_RECORDED DATA_:

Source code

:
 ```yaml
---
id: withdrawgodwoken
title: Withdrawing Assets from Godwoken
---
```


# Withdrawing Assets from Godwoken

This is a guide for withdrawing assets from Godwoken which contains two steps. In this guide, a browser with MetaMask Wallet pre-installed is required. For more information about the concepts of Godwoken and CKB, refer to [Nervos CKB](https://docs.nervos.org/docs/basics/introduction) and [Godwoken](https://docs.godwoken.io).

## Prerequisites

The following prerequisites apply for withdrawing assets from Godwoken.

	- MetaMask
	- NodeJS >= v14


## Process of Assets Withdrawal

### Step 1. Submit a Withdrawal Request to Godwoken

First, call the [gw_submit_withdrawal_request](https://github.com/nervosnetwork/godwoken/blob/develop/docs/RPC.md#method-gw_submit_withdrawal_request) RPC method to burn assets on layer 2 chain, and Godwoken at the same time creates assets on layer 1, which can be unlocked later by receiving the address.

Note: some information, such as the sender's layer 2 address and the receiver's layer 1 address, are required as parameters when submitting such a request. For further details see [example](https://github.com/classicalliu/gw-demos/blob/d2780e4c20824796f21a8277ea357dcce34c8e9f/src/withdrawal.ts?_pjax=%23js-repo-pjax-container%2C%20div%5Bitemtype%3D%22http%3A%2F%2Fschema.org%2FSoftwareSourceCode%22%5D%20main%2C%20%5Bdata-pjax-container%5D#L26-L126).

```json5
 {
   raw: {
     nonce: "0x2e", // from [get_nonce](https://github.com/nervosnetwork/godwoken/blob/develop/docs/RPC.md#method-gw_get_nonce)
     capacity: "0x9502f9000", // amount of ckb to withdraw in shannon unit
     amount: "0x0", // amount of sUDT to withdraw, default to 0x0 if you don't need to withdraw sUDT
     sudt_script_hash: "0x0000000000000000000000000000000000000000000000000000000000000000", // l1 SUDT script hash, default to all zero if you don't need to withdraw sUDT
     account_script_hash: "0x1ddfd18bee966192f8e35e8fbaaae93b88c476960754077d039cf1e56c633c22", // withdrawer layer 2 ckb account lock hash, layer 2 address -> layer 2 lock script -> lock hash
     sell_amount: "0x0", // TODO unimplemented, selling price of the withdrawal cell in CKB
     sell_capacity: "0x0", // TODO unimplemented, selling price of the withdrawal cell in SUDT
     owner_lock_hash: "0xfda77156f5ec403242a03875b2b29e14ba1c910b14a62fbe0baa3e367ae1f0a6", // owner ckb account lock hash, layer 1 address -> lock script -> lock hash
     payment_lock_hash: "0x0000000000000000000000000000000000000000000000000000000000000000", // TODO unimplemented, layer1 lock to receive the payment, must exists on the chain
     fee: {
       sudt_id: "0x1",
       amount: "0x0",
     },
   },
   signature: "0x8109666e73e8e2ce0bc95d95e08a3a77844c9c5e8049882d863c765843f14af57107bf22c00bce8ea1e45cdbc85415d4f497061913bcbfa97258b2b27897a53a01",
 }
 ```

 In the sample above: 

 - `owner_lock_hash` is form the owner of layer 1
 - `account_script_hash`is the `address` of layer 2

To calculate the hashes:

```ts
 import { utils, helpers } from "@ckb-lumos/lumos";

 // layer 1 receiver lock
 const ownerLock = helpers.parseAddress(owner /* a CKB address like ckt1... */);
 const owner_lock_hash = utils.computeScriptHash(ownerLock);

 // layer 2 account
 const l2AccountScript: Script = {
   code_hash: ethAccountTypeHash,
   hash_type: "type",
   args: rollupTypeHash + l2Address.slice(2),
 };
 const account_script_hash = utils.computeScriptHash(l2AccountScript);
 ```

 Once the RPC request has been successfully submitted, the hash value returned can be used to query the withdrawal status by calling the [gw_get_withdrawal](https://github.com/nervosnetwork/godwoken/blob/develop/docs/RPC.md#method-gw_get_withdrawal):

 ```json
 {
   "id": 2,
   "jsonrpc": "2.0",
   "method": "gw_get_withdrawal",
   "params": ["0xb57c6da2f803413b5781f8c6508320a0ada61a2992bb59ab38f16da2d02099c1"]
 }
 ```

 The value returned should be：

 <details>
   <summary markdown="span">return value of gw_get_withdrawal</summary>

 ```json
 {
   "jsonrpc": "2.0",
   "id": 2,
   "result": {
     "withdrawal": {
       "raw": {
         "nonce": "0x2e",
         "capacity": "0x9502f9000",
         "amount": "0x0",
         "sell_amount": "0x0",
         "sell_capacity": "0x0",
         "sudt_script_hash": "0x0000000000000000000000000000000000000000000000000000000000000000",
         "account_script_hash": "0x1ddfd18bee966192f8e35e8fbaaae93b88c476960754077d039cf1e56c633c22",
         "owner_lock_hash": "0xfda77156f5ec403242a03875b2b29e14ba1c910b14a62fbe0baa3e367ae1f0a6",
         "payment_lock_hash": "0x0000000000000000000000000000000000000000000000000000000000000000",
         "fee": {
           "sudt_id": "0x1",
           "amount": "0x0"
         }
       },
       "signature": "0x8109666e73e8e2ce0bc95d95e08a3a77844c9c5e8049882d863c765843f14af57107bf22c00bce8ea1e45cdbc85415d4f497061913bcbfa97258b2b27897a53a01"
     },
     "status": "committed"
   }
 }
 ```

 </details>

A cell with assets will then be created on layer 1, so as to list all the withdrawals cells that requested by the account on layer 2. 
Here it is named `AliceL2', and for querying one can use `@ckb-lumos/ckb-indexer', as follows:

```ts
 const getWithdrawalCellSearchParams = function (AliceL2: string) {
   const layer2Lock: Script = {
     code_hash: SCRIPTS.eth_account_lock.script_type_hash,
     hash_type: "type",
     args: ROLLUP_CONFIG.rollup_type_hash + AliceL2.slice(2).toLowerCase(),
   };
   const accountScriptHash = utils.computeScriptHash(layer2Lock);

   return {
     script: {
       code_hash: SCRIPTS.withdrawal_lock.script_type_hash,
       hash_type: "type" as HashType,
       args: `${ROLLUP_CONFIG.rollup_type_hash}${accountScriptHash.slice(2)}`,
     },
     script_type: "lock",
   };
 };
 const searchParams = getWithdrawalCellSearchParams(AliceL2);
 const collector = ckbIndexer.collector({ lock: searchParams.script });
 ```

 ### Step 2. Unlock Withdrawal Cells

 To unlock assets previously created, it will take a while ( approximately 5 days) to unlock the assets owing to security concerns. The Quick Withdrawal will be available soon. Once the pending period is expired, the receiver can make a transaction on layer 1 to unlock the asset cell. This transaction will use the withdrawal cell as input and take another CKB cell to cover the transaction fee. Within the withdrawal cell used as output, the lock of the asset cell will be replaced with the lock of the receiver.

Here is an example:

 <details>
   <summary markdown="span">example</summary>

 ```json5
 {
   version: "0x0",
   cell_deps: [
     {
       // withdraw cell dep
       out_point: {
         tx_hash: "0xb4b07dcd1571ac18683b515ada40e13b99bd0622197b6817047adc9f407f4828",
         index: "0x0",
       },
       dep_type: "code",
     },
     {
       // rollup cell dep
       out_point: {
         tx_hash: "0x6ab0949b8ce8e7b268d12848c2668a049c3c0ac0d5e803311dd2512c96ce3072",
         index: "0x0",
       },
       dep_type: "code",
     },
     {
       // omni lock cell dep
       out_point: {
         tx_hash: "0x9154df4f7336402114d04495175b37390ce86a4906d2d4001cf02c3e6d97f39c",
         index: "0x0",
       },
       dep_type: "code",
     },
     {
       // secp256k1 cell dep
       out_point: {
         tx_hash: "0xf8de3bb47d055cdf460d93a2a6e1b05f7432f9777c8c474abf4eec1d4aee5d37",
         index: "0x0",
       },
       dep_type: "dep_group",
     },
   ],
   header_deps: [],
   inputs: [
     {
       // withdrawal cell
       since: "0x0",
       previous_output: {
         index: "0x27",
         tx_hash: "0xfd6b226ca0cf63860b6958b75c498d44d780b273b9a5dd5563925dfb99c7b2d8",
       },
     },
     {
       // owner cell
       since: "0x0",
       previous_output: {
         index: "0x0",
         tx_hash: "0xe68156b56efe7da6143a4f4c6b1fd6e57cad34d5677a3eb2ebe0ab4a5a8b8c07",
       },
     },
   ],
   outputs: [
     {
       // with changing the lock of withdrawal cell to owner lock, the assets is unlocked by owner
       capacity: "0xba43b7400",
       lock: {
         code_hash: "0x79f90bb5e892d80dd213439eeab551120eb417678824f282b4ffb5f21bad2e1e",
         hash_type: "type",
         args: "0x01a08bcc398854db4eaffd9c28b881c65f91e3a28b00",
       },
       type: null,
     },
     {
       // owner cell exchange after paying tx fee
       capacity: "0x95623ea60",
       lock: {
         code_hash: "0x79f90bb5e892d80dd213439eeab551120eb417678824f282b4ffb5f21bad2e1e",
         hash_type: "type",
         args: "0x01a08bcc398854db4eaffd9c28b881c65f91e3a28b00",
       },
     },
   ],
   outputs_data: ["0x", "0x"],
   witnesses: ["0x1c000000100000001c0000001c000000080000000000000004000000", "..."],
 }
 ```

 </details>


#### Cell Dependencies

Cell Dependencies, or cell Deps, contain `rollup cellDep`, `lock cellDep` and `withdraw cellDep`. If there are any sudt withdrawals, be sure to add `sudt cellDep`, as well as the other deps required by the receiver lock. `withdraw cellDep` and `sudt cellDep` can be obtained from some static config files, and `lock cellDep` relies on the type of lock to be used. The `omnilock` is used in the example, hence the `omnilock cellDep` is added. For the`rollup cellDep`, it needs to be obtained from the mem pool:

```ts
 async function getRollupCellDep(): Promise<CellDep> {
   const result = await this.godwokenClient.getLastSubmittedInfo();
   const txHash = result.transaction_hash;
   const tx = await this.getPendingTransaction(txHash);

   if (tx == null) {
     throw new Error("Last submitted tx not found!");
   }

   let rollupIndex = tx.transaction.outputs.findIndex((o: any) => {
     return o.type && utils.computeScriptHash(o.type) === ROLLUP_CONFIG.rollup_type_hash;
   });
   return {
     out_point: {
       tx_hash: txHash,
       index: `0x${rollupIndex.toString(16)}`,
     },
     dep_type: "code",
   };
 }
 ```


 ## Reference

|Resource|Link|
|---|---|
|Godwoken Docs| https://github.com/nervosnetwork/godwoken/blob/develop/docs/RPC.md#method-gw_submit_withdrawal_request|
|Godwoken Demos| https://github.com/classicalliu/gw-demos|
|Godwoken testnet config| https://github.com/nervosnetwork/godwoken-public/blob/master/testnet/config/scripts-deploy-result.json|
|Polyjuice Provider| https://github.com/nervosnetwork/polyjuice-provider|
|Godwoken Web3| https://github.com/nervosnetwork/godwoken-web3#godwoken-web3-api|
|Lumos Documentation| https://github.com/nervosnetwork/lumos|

_WHAT TO PRODUCE_:
Read the entries and show each line that mentions "txHash".

_OUTPUT OF THE EXERCISE_:
   const txHash = result.transaction_hash;
   const tx = await this.getPendingTransaction(txHash);
       tx_hash: txHash,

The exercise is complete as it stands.